Texto extraído
■ ■ ■ ■

Porque sin querer la escuela tiende sus trampas de repetición y conservadurismo y la clase de literatura se convierte en una misa en latín. Todos salmodian su letanía para dejar contento al fulano y aprobar. Y el profe se ha convertido en su instrumento. Por sus viejos amores y su falta de tiempo.
Y cómo les gustaría a sus viejos amores entrar en diálogo con voces nuevas, frescas, desacantonadas. Lenguas que buscan su espacio en lo que ha germinado de aquellas. Los viejos van a vibrar en sus encuentros con estos “raros peinados nuevos” van a bajar del olimpo y a sacudirse el polvo. Y de paso nos lo sacuden a nosotros.
Porque no seremos los de literatura “los viejos vinagre” caídos del mundo que la tradición señala que debemos ser. De ninguna manera. Tampoco jóvenes adolescentes (esos son nuestros alumnos que tendrán todo para decir)

■ ■ ■ ■

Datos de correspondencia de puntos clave
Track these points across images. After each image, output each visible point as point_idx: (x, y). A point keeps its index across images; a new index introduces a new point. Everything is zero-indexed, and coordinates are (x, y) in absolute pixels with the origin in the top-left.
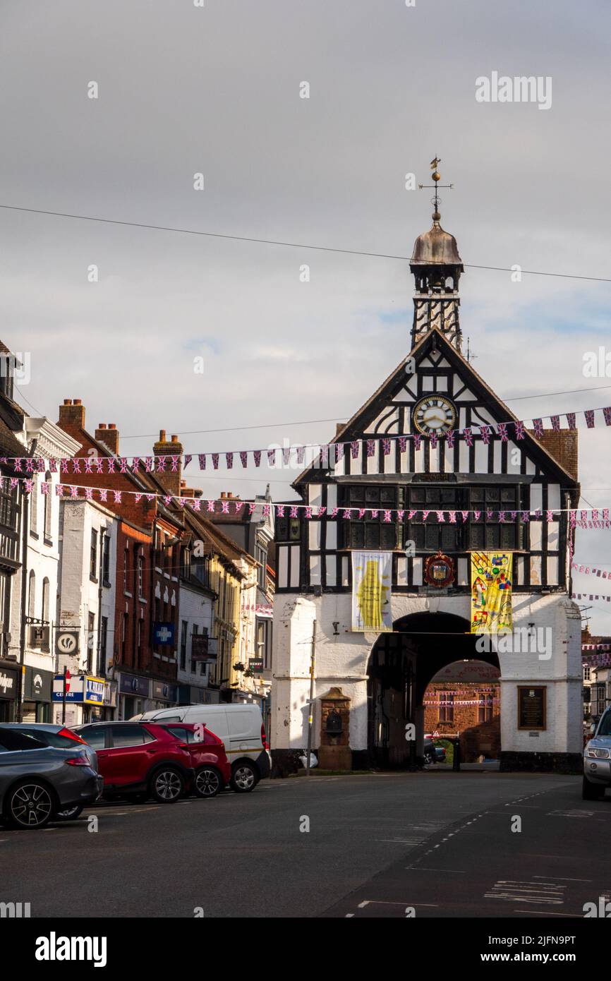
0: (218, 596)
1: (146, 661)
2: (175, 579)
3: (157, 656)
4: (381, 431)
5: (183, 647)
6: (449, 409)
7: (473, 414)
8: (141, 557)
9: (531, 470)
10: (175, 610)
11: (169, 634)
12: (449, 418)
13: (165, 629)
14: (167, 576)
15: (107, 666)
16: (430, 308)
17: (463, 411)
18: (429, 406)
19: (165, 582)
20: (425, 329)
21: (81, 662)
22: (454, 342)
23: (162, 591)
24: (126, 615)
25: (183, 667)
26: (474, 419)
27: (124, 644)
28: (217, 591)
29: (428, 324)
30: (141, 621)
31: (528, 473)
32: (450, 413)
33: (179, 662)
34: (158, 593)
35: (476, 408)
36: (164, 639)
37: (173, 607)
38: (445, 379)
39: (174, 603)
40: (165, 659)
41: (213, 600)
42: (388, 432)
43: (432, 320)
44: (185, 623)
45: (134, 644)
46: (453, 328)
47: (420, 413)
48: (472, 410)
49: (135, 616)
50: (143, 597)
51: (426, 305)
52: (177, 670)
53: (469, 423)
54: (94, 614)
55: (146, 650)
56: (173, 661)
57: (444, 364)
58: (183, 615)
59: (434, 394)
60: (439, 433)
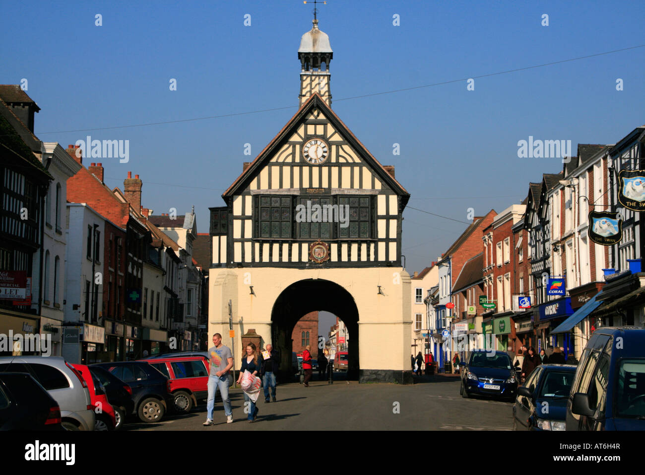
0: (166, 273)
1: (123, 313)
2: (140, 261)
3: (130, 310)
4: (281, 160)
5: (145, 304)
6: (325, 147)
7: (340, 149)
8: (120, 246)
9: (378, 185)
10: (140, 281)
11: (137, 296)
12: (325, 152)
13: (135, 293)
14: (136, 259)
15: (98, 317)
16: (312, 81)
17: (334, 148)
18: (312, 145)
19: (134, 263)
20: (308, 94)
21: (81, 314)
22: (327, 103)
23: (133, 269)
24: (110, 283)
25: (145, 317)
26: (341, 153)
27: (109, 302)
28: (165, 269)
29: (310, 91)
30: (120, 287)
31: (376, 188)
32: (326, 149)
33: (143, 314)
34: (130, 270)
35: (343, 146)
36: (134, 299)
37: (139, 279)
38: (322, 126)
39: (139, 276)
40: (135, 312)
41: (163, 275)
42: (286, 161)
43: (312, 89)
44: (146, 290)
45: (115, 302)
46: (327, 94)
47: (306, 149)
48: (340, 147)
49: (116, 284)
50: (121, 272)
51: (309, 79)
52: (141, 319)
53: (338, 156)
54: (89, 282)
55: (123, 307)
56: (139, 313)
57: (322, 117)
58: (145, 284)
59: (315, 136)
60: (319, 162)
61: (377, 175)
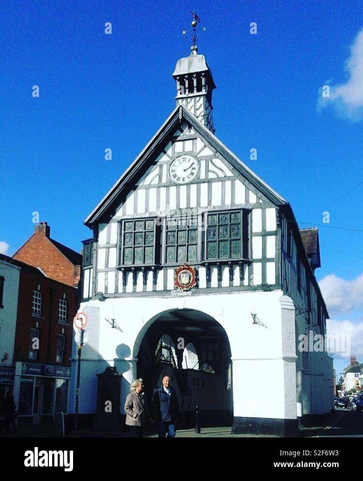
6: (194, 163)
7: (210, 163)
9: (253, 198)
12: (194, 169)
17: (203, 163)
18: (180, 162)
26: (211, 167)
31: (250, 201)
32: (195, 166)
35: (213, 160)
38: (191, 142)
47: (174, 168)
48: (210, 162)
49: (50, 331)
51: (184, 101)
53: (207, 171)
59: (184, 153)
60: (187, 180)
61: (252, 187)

■ ■ ■ ■

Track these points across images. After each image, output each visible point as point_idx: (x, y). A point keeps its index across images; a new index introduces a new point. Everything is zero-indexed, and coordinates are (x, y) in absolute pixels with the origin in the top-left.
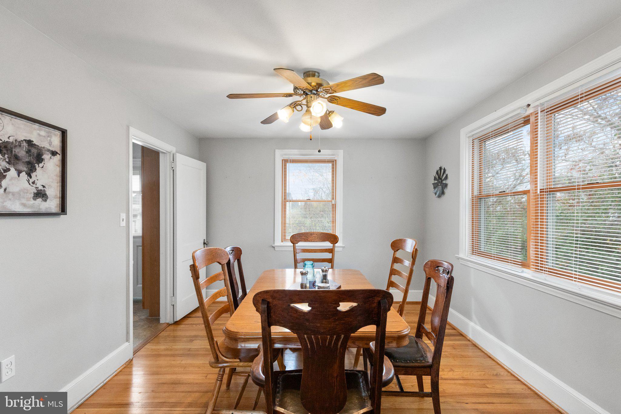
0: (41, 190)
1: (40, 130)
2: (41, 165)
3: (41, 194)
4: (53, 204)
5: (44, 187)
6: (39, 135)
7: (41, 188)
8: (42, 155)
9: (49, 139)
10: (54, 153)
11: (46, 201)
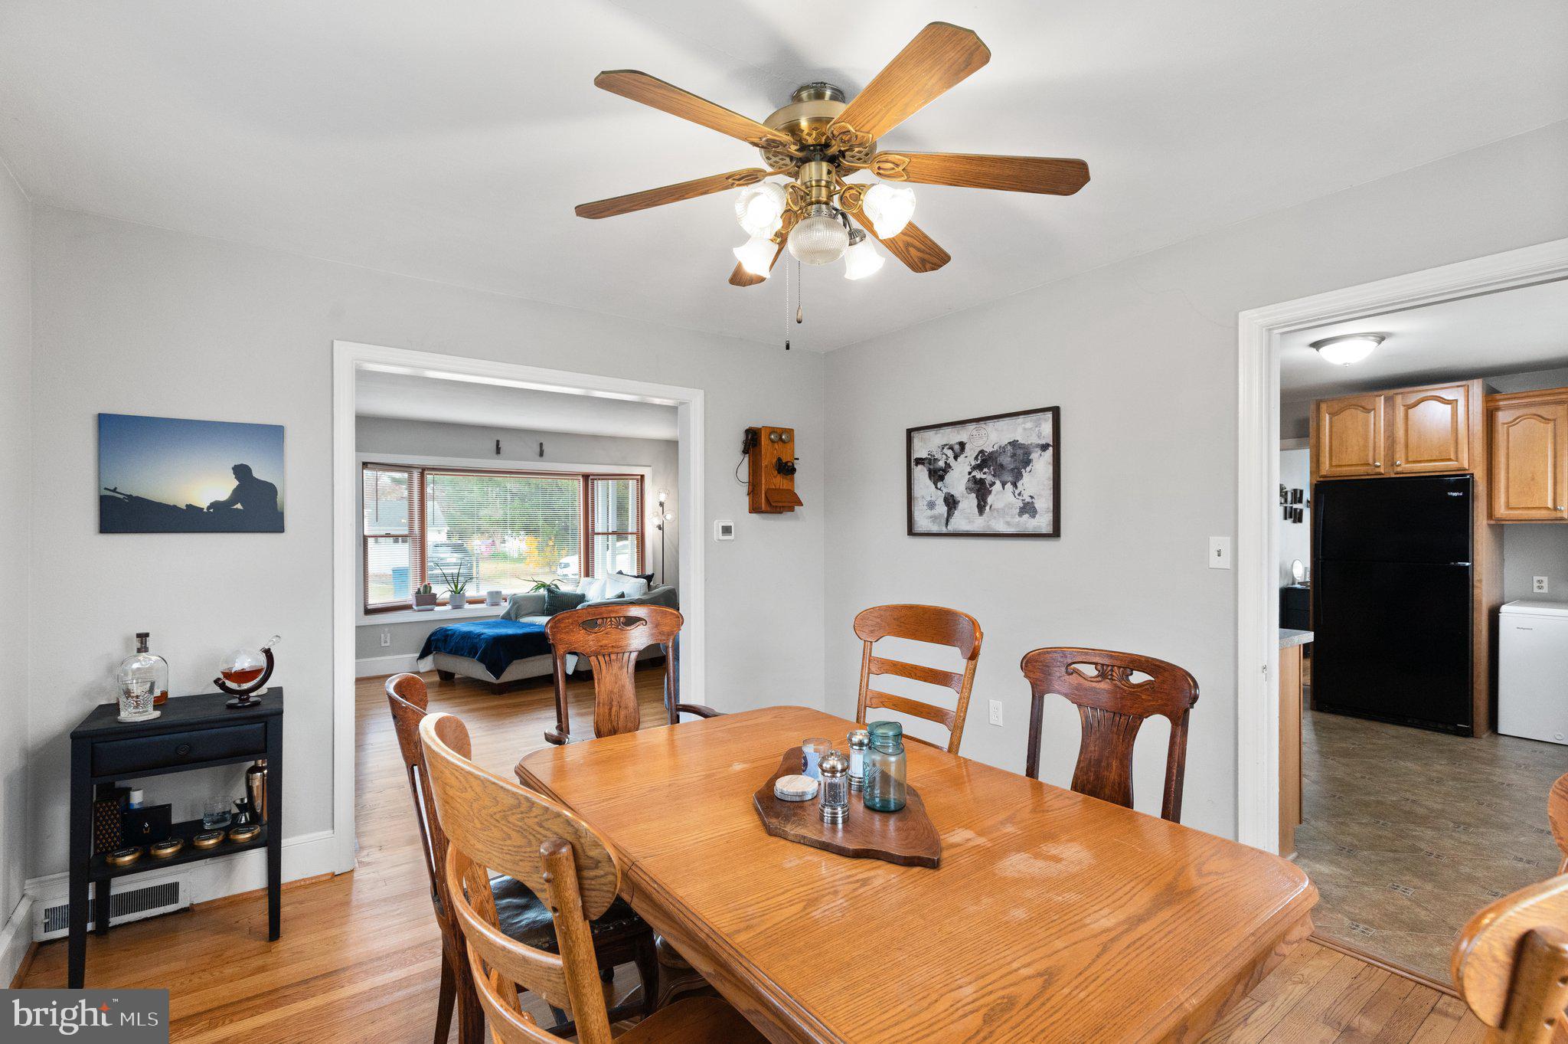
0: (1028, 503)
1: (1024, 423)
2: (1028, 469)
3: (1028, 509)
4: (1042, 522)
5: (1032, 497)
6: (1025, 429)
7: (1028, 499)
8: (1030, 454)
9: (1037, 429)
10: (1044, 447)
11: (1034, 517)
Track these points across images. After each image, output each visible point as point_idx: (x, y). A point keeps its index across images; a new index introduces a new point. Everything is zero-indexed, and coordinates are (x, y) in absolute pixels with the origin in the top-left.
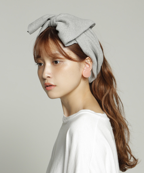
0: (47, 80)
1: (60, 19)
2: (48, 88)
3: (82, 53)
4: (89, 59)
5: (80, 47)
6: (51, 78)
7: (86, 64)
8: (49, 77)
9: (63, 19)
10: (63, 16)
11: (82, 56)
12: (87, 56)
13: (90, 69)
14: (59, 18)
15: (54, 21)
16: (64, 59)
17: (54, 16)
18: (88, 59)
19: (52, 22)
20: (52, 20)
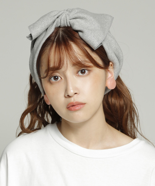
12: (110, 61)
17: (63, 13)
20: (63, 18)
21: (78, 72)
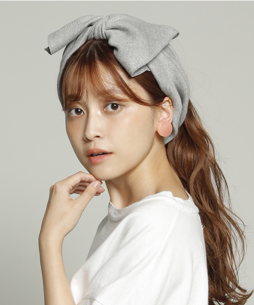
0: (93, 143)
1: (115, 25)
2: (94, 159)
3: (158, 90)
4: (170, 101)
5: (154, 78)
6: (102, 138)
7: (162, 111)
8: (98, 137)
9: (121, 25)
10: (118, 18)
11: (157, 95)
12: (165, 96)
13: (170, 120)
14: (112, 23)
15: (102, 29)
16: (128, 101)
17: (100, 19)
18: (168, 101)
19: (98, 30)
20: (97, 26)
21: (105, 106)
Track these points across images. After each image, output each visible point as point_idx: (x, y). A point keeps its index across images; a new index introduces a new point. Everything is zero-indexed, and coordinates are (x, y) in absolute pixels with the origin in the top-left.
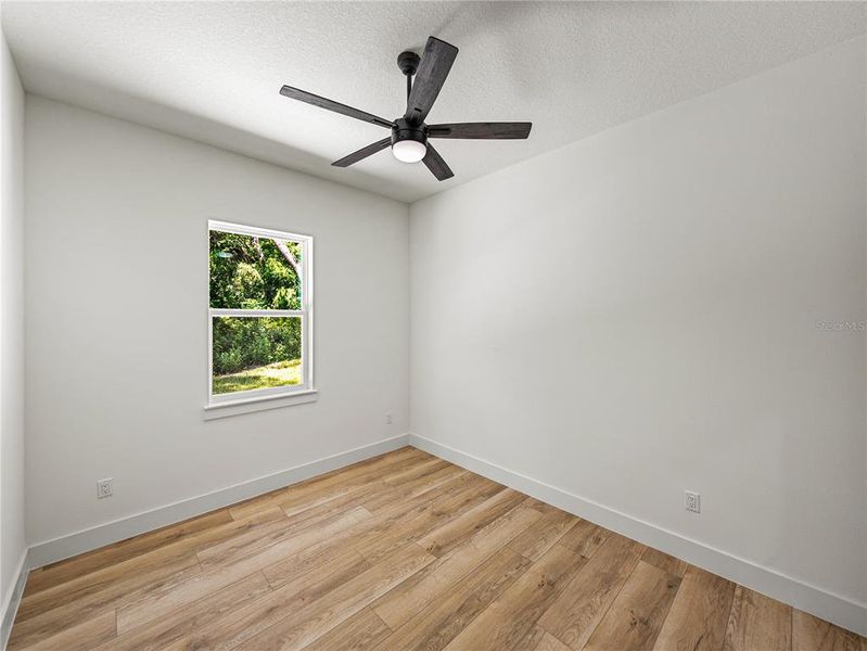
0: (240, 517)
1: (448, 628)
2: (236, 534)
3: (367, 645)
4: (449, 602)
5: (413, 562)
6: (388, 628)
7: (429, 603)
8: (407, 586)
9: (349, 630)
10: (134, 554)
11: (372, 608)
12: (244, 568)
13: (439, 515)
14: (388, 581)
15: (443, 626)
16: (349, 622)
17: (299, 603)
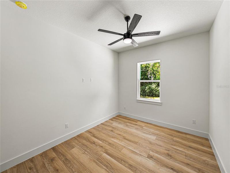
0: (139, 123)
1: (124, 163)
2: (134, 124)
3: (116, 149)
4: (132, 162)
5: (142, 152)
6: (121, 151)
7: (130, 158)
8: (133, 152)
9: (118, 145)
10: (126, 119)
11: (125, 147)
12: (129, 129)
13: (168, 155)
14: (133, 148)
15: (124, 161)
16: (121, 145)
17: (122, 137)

■ ■ ■ ■

Qué escribir
Retoma el texto sobre la clase de literatura en la escuela y sigue escribiéndolo a partir de su última línea.

Respuesta del ejercicio
Una vez escuché a una notable escritora de “literatura para adultos” decir que los jóvenes podían leer en el colegio la literatura contemporánea que se publica para adultos. Y claro que pueden. Si los profes la conocen. Como probablemente ella habría incluido algún título publicado en colecciones juveniles si los hubiera conocido. Uno opina de lo que conoce. Es poco honesto desdeñar lo que se desconoce, ¿no?
Entonces, hoy pensaba en estos diálogos, en los profes y sus vidas complicadas como las de todos y en las ganas de que dejen que se les amontonen de vez en cuando las pilas de platos para lavar, total, después quién les quita lo bailado.

¡Let´s dance!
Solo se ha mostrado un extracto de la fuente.